Unexpectedly, the current findings showed that smoking and alcohol drinking was not associated with PHTN and HTN within the population of Dubai. Our results were not in agreement with other studies [14, 27, 50], since some existing evidence shows that smoking and alcohol drinking were among the risk factors for high BP. The discrepancy between our results and other studies might be explained by the existence of a social stigma attached to smoking and alcohol drinking, especially among females in the Arab region. Therefore, smoking and alcohol drinking could be underreported among the Dubai population [51].

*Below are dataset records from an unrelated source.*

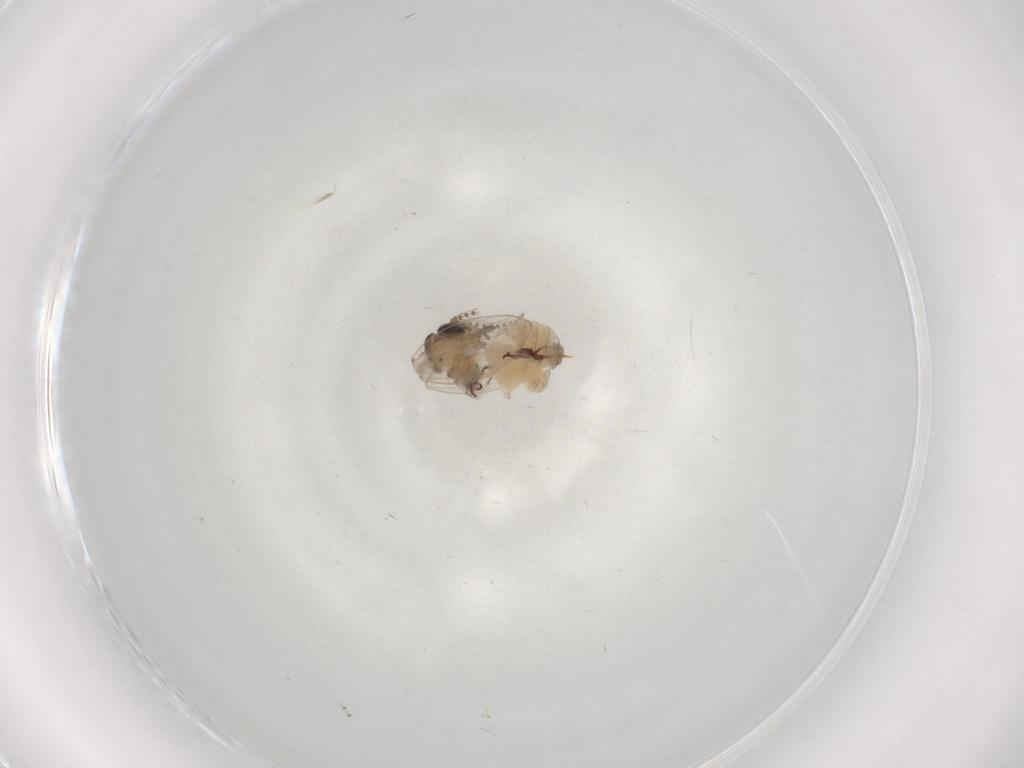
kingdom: Animalia
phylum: Arthropoda
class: Insecta
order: Diptera
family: Psychodidae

This study has few limitations. First, the survey used data derived from both self-reports and physical measurements. The information collected on a self-reported basis is subjected to some form of bias. Subjectivity, underwriting, or misreporting associated with self-reporting cannot be ignored. A second limitation is that the survey did not collect some important variables such as the family history of HTN, salt and dietary intake of the studied population. Finally, as this survey used a cross-sectional design, the cause and effect relationship could not be established. Despite the above limitations, the strength of this study lies in that it is based on a population survey, which allows a representative population sample. In addition, the current study is the first study to shed light on the prevalence of PHTN and HTN and their correlates at the population level in the emirate of Dubai.

Conclusions

This is the first study to look at PHTN and HTN among adults in Dubai. The current findings demonstrated that both PHTN and HTN are prevalent among Dubai adults. Clearly, males are at higher risk of having HTN than females. Advanced age is identified to be an independent risk factor for both PHTN and HTN. Further findings showed that overweight, obesity, and occupations significantly predicted the odds of HTN. On the other hand, physical activity was a protective factor from HTN. Therefore, to decrease the burden of PHTN and HTN, early lifestyle modifications including reducing behavioral risk factors might be necessary to prevent the conversion from PHTN to HTN. This can be achieved through improvements in the screening measures and the application of community-based screening services for the early detection of PHTN as well as HTN. Developing and applying a screening tool, such as the cardiovascular risk score, at the primary health care level to detect the high-risk population is recommended. Programs directed at raising the awareness of the community towards the prevention strategies and the health implications of HTN and PHTN are necessary. Developing community initiatives/programs such as food labeling, nutrition interventions, and physical activity programs could be considered as good measures towards the control of BP and its associated cardiovascular risk reduction. Multispectral stakeholder’s engagement in these programs at different levels is essential. Well-designed future studies are needed to assess the direct association between the different occupation styles, dietary patterns, and types and patterns of physical activity, and the BP status.